Convenience: Schema federation is a built-in feature of the Apollo GraphQL platform, so it is easy to use and integrate with other Apollo tools. This means you can quickly and easily create a federated schema without having to write a lot of custom code.
Maintainability: Schema federation uses a set of conventions and APIs to define how the individual schemas should be combined, which makes it easier to maintain and update the federated schema over time. This can be especially helpful for large and complex GraphQL APIs.
Compatibility: Schema federation is fully compatible with the Apollo Client and other popular GraphQL tools, so you can use it to build rich and powerful GraphQL-powered applications.
Performance: Schema federation is designed to optimize performance and minimize network overhead, which can be important for large and complex GraphQL APIs.
Stability: From our testing Apollo software is more stable and mature compared to GraphQL Mesh which is the main if not only schema stitching tool out there.

Benefits of schema stitching

There are several benefits to using schema stitching over schema federation when building a distributed GraphQL schema.
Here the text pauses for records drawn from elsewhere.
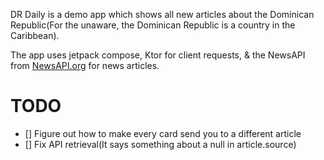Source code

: DR Daily is a demo app which shows all new articles about the Dominican Republic(For the unaware, the Dominican Republic is a country in the Caribbean).

The app uses jetpack compose, Ktor for client requests, & the NewsAPI from [NewsAPI.org]([url](https://newsapi.org/)) for news articles.

# TODO
- [] Figure out how to make every card send you to a different article 
- [] Fix API retrieval(It says something about a null in article.source)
Some of the key benefits include:

Flexibility: With schema stitching, you have complete control over how the individual schemas are combined. This allows you to customize the schema stitching process to fit the specific needs of your application.
Compatibility: Schema stitching can be used with any GraphQL implementation, whereas schema federation is only available on the Apollo platform. This means that schema stitching may be a better option if you are using a different GraphQL implementation or if you want to use a mix of different GraphQL implementations in your schema.
Customization: With schema stitching, you can write custom code to merge the individual schemas in any way you want. This allows you to add custom logic and behaviour to the schema stitching process, which can be useful for complex or specialized GraphQL APIs.
Open source: all Mesh code is open source, so anyone could see and fork them as they see fit. The Guild even said they'll be making Hive (schema registry) open source as well.

Conclusion

Choosing the approach is important, but it is also worth thinking about the tools behind them as well. From our research, if you want to go with schema stitching then GraphQL Mesh is the only implementation right now, and similarly Apollo Federation is the only choice if you pick schema federation. While GraphQL Mesh gets additional points for being open source, it is still a few steps behind Apollo both in terms of scale and software maturity. For example, many of the Mesh packages are still not following Semantic Version at the time of writing, however, based on their roadmap this might not be the case for long. Until then, Apollo might be the better choice for teams wanting a stable platform to build their GraphQL services.

As mentioned in the "How is it different to schema stitching?" section, the two approaches use different governance models. If you work in a large company, then I would suggest Federation because sooner or later you will reach a point where a single GraphQL team isn't enough to provide support, maintenance and development to meet the demand from all the consumers and data providers. Handling schema changes is not only time-consuming but requires careful coordination, in my team we found ourselves spending a decent amount of time preventing breaking changes and supporting new schema releases. In smaller companies or even medium-sized companies (several consumers and data providers instead of tens or even hundreds), schema stitching provides more flexibility and be more easily slotted into an existing REST backend architecture.

Ultimately, the choice between schema stitching and schema federation will depend on the specific needs of your application, so it's important to evaluate both options and choose the one that best fits your requirements. This is the perfect situation to create PoCs and test out each approach before committing.